Work request: The required result is one figure, the count of lines below with the string "tail" in them.

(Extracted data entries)
━━━━━━━━━━━━━━━━━━━━━━━━━━━━━━

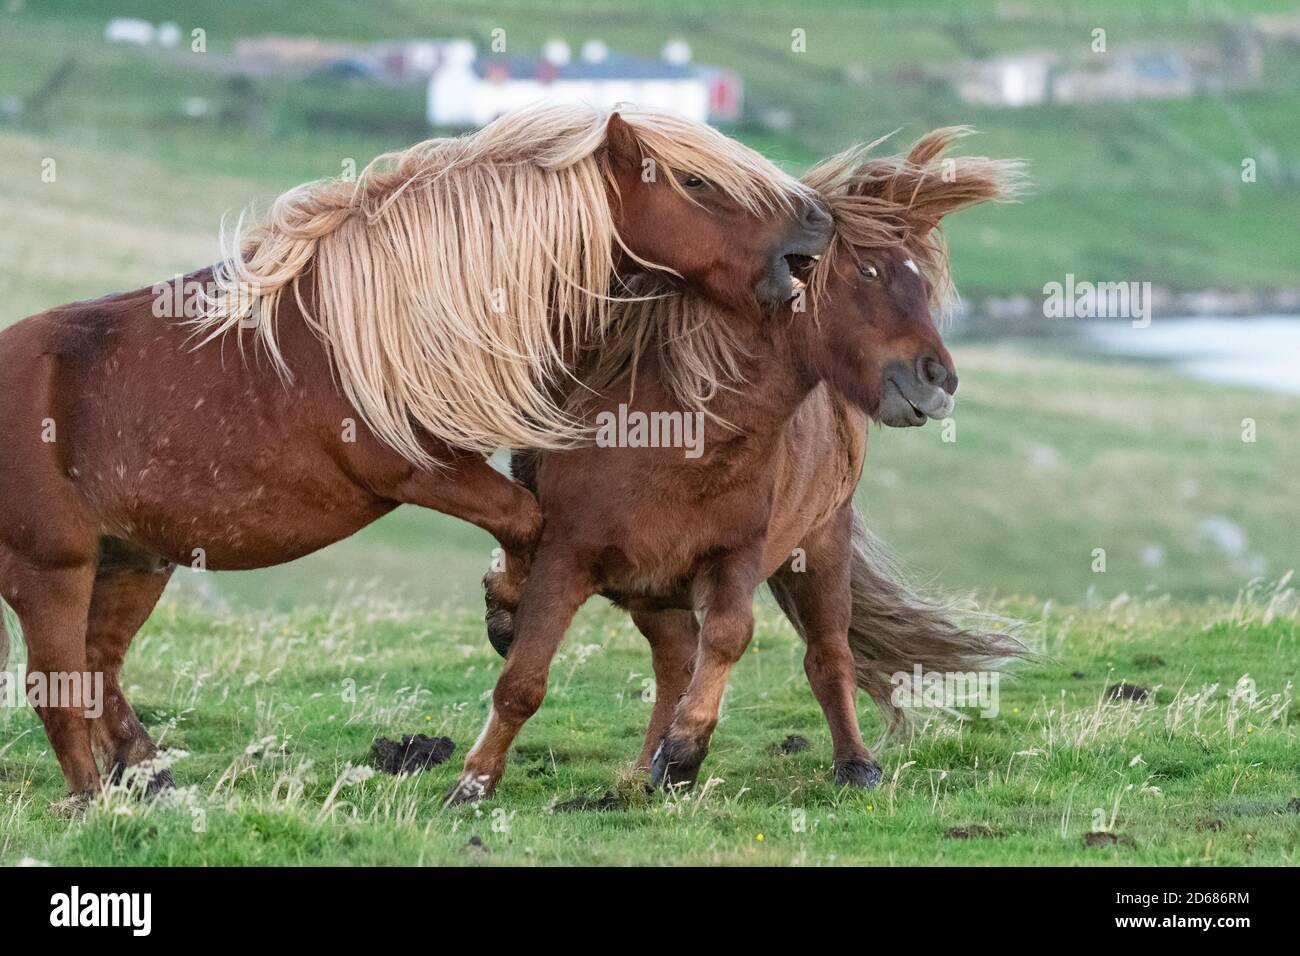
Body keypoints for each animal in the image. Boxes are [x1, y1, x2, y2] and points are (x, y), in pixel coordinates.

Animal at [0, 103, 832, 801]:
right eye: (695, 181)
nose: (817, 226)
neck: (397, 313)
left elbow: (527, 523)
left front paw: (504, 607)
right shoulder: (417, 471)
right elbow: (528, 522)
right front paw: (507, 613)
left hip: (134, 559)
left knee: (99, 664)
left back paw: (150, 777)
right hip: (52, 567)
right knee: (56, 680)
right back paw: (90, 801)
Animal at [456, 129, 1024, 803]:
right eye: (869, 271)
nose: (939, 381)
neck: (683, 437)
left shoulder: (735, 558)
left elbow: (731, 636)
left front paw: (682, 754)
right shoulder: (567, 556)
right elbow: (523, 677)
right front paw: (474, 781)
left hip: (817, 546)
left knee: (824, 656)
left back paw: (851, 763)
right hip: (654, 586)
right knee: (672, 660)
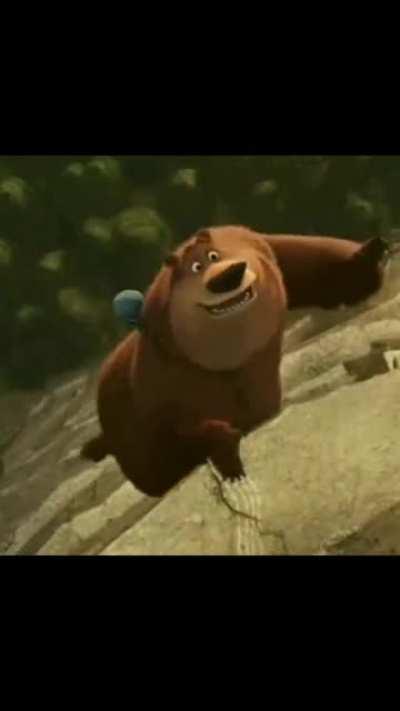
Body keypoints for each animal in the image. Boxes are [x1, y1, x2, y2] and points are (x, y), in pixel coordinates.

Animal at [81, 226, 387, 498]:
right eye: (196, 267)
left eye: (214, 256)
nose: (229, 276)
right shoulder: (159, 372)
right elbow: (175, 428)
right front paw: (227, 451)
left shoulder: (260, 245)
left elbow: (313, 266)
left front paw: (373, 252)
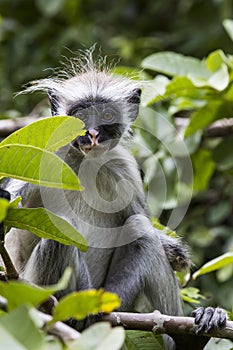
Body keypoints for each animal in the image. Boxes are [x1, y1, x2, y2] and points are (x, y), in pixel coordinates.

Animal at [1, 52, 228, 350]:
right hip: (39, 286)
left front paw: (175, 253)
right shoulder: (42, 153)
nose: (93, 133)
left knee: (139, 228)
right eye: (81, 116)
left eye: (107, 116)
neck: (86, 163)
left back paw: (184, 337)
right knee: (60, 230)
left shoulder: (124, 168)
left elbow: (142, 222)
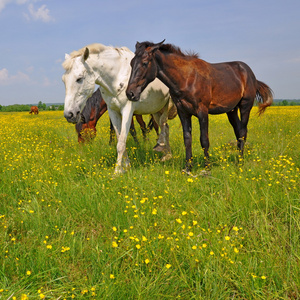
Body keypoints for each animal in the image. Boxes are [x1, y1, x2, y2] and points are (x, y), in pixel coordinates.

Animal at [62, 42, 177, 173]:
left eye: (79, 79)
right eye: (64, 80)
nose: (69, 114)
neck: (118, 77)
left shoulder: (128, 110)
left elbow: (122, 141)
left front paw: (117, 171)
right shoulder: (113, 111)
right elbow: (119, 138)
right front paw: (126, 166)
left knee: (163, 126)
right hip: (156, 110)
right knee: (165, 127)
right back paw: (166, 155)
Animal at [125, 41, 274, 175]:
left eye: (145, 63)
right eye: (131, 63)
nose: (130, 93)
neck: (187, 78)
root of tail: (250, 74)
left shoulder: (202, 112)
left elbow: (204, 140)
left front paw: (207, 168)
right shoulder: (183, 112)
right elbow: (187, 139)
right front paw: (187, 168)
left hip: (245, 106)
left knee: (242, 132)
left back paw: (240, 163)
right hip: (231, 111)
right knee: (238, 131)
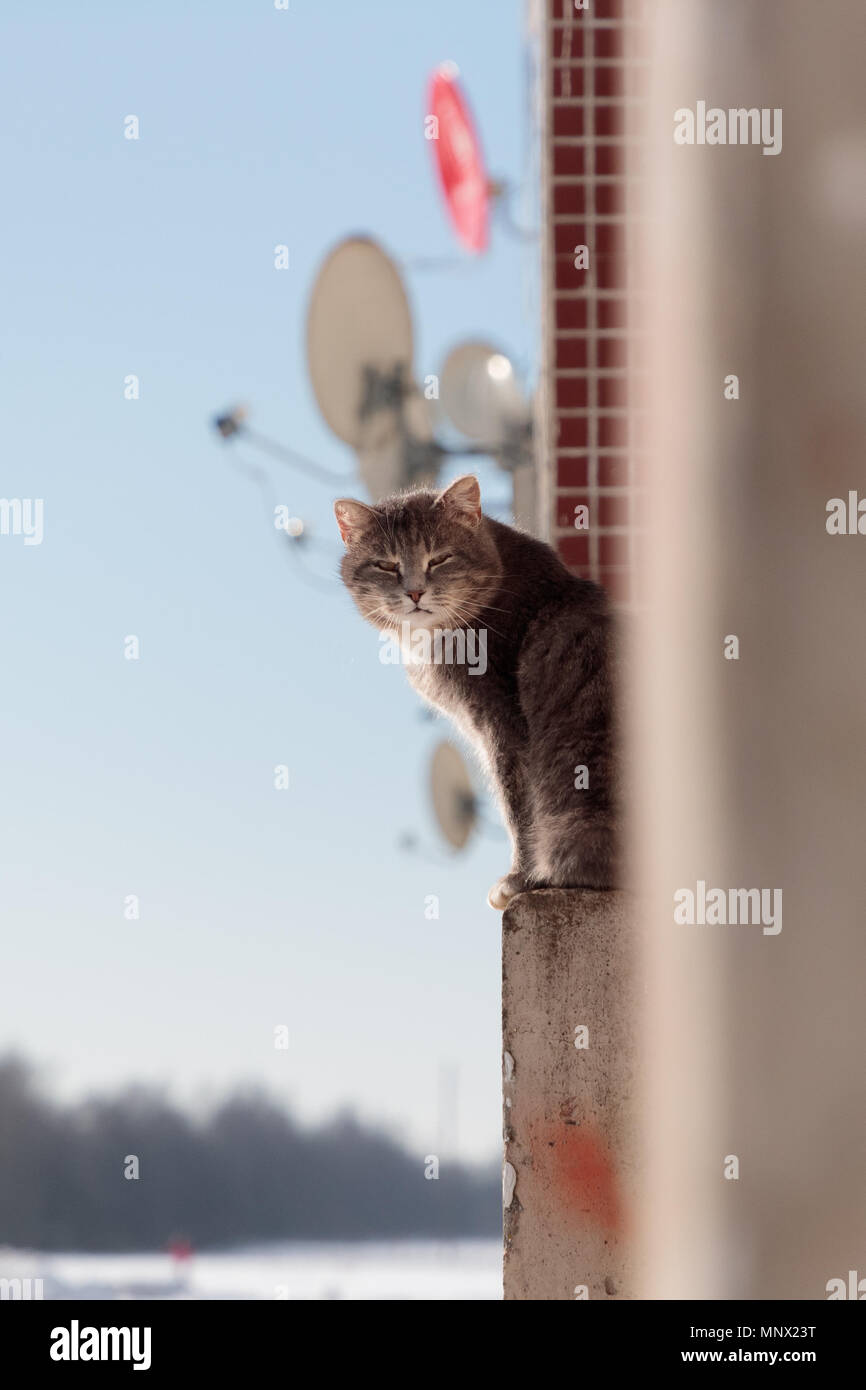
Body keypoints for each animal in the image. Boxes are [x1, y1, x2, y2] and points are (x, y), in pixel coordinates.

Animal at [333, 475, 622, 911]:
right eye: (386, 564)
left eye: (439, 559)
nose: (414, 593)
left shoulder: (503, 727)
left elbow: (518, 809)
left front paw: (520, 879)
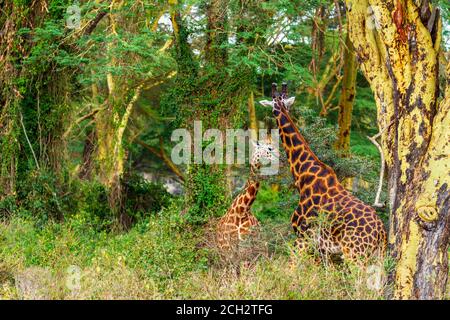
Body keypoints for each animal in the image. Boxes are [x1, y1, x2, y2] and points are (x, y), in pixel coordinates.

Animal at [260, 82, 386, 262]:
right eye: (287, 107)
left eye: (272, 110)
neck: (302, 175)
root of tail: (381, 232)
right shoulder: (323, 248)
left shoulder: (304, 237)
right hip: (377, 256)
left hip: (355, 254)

━━━━━━━━━━━━━━━━━━━━━━━━━━━━━━

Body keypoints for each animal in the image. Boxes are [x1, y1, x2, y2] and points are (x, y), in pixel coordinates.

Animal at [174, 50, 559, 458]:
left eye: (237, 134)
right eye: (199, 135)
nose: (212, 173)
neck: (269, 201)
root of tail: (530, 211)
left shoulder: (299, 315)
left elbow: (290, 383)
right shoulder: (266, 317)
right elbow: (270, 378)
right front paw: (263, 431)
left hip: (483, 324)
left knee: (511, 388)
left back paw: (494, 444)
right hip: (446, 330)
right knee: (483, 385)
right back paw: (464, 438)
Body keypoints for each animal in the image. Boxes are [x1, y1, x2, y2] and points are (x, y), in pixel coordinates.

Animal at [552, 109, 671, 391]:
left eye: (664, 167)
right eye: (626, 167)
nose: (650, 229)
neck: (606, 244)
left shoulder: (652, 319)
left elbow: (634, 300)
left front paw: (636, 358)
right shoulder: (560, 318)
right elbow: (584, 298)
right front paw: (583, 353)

━━━━━━━━━━━━━━━━━━━━━━━━━━━━━━

Response to this task: 3